Repeat all of the data below word for word, leaving out the pictures.

»»

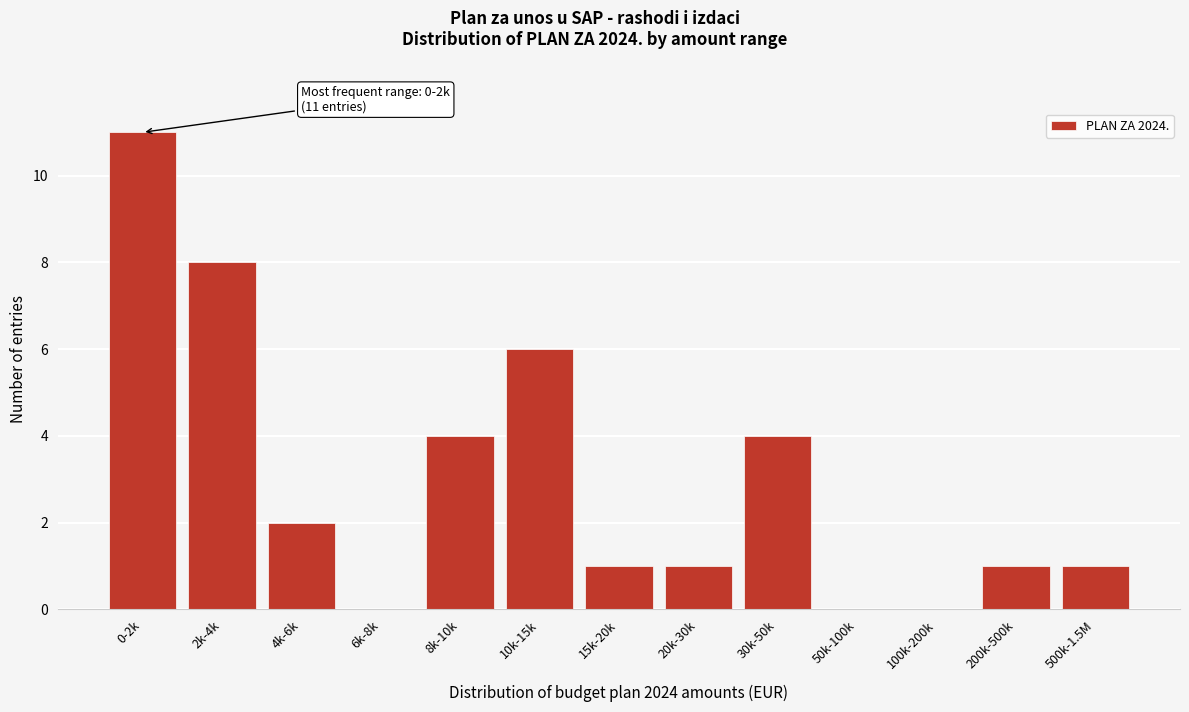

Reading right to left, what are all the values shown in this chart?

500k-1.5M=1	200k-500k=1	100k-200k=0	50k-100k=0	30k-50k=4	20k-30k=1	15k-20k=1	10k-15k=6	8k-10k=4	6k-8k=0	4k-6k=2	2k-4k=8	0-2k=11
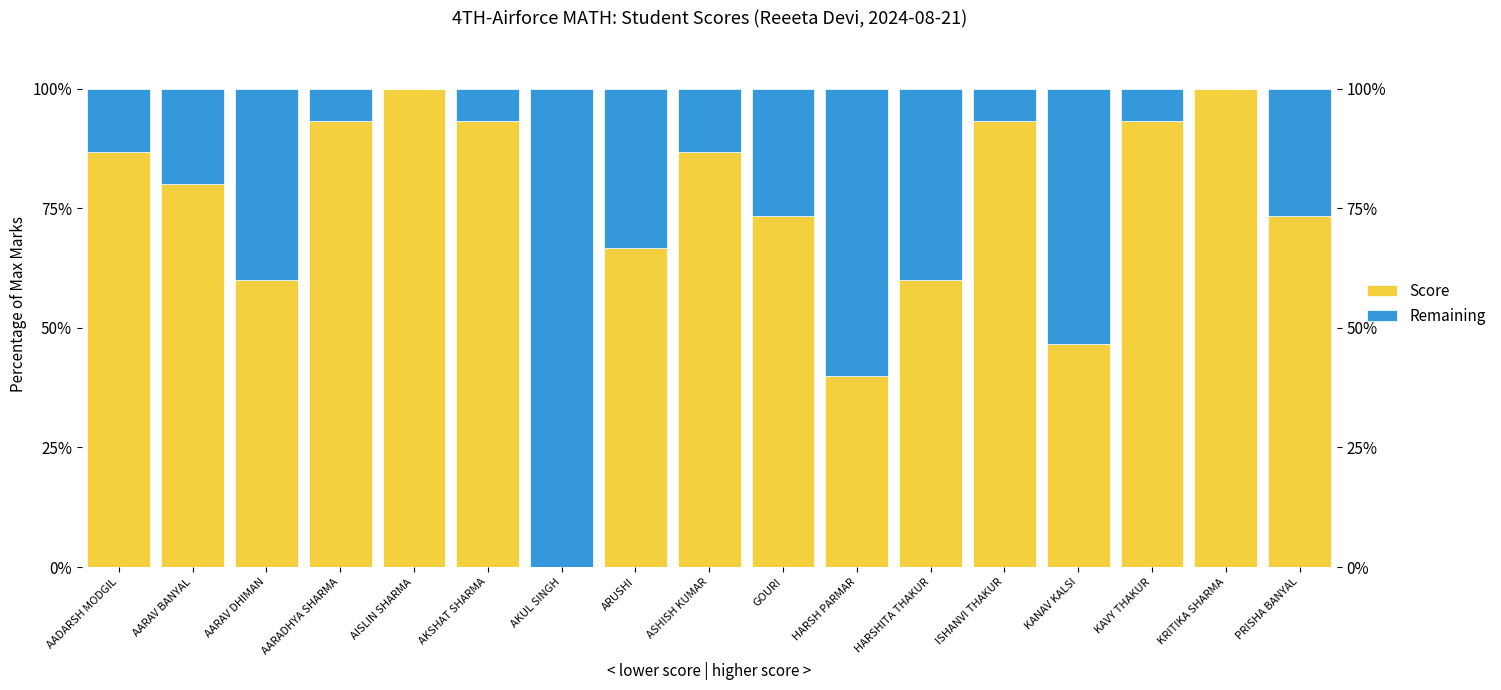

At how many categories does at least one series exceed 25?

17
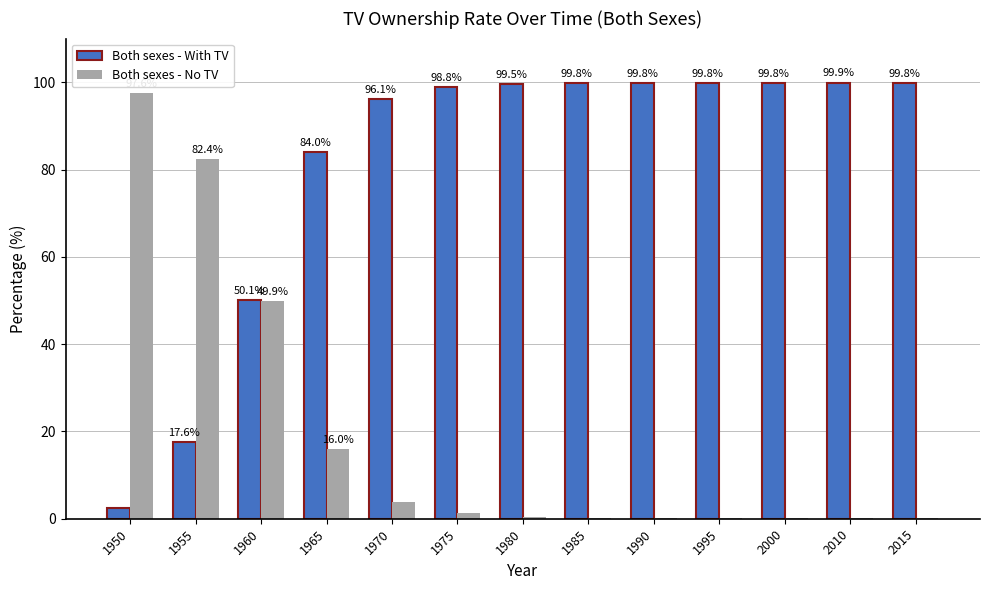

What value does the Both sexes - No TV series have at 1965?

16.0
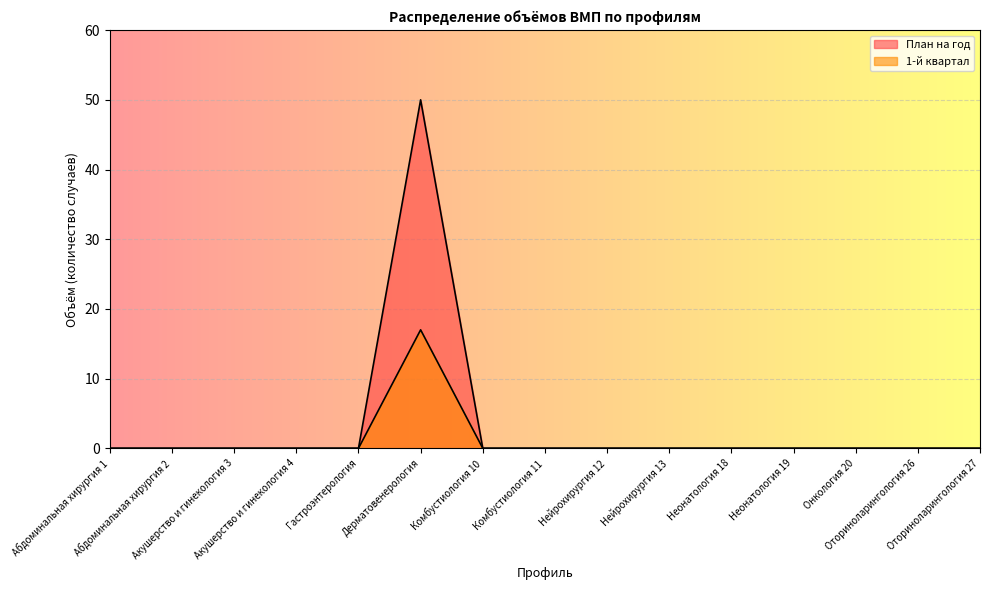

Is it true that 1-й квартал equals 6 at Онкология 20?

False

««

Answer area >>
Reading right to left, what are all the values shown in this chart?

500k-1.5M=1	200k-500k=1	100k-200k=0	50k-100k=0	30k-50k=4	20k-30k=1	15k-20k=1	10k-15k=6	8k-10k=4	6k-8k=0	4k-6k=2	2k-4k=8	0-2k=11

At how many categories does at least one series exceed 25?

17

What value does the Both sexes - No TV series have at 1965?

16.0

Is it true that 1-й квартал equals 6 at Онкология 20?

False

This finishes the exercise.